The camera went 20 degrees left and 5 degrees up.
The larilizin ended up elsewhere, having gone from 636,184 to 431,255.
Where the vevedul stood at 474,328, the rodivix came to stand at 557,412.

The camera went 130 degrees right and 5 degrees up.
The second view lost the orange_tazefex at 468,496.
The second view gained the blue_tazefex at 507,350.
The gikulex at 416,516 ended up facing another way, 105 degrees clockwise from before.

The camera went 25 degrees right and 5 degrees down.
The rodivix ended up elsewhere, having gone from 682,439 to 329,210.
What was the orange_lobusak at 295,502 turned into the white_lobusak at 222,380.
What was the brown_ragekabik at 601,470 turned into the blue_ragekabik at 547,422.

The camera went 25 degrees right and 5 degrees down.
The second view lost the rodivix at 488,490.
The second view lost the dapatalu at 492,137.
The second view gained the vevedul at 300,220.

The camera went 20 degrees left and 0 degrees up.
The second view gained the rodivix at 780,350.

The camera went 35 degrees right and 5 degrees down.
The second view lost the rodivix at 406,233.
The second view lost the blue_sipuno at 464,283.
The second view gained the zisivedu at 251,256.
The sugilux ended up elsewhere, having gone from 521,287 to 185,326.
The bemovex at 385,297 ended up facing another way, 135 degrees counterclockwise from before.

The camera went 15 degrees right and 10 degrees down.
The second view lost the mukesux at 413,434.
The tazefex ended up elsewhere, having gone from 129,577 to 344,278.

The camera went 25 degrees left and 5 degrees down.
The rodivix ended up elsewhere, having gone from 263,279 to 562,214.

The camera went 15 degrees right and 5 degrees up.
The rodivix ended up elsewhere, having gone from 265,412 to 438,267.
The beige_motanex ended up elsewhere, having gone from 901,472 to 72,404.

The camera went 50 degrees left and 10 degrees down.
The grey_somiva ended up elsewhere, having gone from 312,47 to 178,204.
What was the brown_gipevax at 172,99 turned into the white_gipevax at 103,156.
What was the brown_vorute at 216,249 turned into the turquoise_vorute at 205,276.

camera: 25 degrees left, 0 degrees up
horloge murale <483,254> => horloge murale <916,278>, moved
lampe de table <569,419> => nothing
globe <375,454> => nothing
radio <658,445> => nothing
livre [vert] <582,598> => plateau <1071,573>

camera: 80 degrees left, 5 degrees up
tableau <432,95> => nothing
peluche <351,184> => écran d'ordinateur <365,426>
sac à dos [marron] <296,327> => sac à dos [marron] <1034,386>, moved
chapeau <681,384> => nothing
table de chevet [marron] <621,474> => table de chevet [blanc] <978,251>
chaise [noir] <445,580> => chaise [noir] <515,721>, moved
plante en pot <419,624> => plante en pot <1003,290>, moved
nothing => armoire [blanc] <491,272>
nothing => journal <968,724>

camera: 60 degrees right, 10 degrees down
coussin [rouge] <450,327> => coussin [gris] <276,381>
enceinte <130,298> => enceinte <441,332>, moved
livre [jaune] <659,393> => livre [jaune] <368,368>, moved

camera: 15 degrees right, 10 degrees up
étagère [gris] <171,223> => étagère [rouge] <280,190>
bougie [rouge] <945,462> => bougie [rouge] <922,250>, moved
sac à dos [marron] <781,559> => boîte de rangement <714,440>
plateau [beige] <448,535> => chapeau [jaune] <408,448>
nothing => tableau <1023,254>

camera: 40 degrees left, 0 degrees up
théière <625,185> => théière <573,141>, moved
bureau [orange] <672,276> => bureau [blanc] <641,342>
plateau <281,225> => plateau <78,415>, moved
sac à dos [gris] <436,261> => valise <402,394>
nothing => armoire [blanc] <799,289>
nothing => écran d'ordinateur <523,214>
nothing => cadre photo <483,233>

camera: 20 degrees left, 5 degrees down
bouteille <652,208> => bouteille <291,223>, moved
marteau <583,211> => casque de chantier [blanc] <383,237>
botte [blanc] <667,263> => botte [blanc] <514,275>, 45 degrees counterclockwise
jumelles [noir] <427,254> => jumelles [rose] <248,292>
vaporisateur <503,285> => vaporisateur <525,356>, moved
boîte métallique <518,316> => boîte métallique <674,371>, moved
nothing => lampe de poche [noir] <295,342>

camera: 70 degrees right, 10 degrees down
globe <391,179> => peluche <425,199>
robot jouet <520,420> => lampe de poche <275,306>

————————

> What you are asked to do
All of the material, start to finish, should be retyped exactly.

> Task response
The camera went 20 degrees left and 5 degrees up.
The larilizin ended up elsewhere, having gone from 636,184 to 431,255.
Where the vevedul stood at 474,328, the rodivix came to stand at 557,412.

The camera went 130 degrees right and 5 degrees up.
The second view lost the orange_tazefex at 468,496.
The second view gained the blue_tazefex at 507,350.
The gikulex at 416,516 ended up facing another way, 105 degrees clockwise from before.

The camera went 25 degrees right and 5 degrees down.
The rodivix ended up elsewhere, having gone from 682,439 to 329,210.
What was the orange_lobusak at 295,502 turned into the white_lobusak at 222,380.
What was the brown_ragekabik at 601,470 turned into the blue_ragekabik at 547,422.

The camera went 25 degrees right and 5 degrees down.
The second view lost the rodivix at 488,490.
The second view lost the dapatalu at 492,137.
The second view gained the vevedul at 300,220.

The camera went 20 degrees left and 0 degrees up.
The second view gained the rodivix at 780,350.

The camera went 35 degrees right and 5 degrees down.
The second view lost the rodivix at 406,233.
The second view lost the blue_sipuno at 464,283.
The second view gained the zisivedu at 251,256.
The sugilux ended up elsewhere, having gone from 521,287 to 185,326.
The bemovex at 385,297 ended up facing another way, 135 degrees counterclockwise from before.

The camera went 15 degrees right and 10 degrees down.
The second view lost the mukesux at 413,434.
The tazefex ended up elsewhere, having gone from 129,577 to 344,278.

The camera went 25 degrees left and 5 degrees down.
The rodivix ended up elsewhere, having gone from 263,279 to 562,214.

The camera went 15 degrees right and 5 degrees up.
The rodivix ended up elsewhere, having gone from 265,412 to 438,267.
The beige_motanex ended up elsewhere, having gone from 901,472 to 72,404.

The camera went 50 degrees left and 10 degrees down.
The grey_somiva ended up elsewhere, having gone from 312,47 to 178,204.
What was the brown_gipevax at 172,99 turned into the white_gipevax at 103,156.
What was the brown_vorute at 216,249 turned into the turquoise_vorute at 205,276.

camera: 25 degrees left, 0 degrees up
horloge murale <483,254> => horloge murale <916,278>, moved
lampe de table <569,419> => nothing
globe <375,454> => nothing
radio <658,445> => nothing
livre [vert] <582,598> => plateau <1071,573>

camera: 80 degrees left, 5 degrees up
tableau <432,95> => nothing
peluche <351,184> => écran d'ordinateur <365,426>
sac à dos [marron] <296,327> => sac à dos [marron] <1034,386>, moved
chapeau <681,384> => nothing
table de chevet [marron] <621,474> => table de chevet [blanc] <978,251>
chaise [noir] <445,580> => chaise [noir] <515,721>, moved
plante en pot <419,624> => plante en pot <1003,290>, moved
nothing => armoire [blanc] <491,272>
nothing => journal <968,724>

camera: 60 degrees right, 10 degrees down
coussin [rouge] <450,327> => coussin [gris] <276,381>
enceinte <130,298> => enceinte <441,332>, moved
livre [jaune] <659,393> => livre [jaune] <368,368>, moved

camera: 15 degrees right, 10 degrees up
étagère [gris] <171,223> => étagère [rouge] <280,190>
bougie [rouge] <945,462> => bougie [rouge] <922,250>, moved
sac à dos [marron] <781,559> => boîte de rangement <714,440>
plateau [beige] <448,535> => chapeau [jaune] <408,448>
nothing => tableau <1023,254>

camera: 40 degrees left, 0 degrees up
théière <625,185> => théière <573,141>, moved
bureau [orange] <672,276> => bureau [blanc] <641,342>
plateau <281,225> => plateau <78,415>, moved
sac à dos [gris] <436,261> => valise <402,394>
nothing => armoire [blanc] <799,289>
nothing => écran d'ordinateur <523,214>
nothing => cadre photo <483,233>

camera: 20 degrees left, 5 degrees down
bouteille <652,208> => bouteille <291,223>, moved
marteau <583,211> => casque de chantier [blanc] <383,237>
botte [blanc] <667,263> => botte [blanc] <514,275>, 45 degrees counterclockwise
jumelles [noir] <427,254> => jumelles [rose] <248,292>
vaporisateur <503,285> => vaporisateur <525,356>, moved
boîte métallique <518,316> => boîte métallique <674,371>, moved
nothing => lampe de poche [noir] <295,342>

camera: 70 degrees right, 10 degrees down
globe <391,179> => peluche <425,199>
robot jouet <520,420> => lampe de poche <275,306>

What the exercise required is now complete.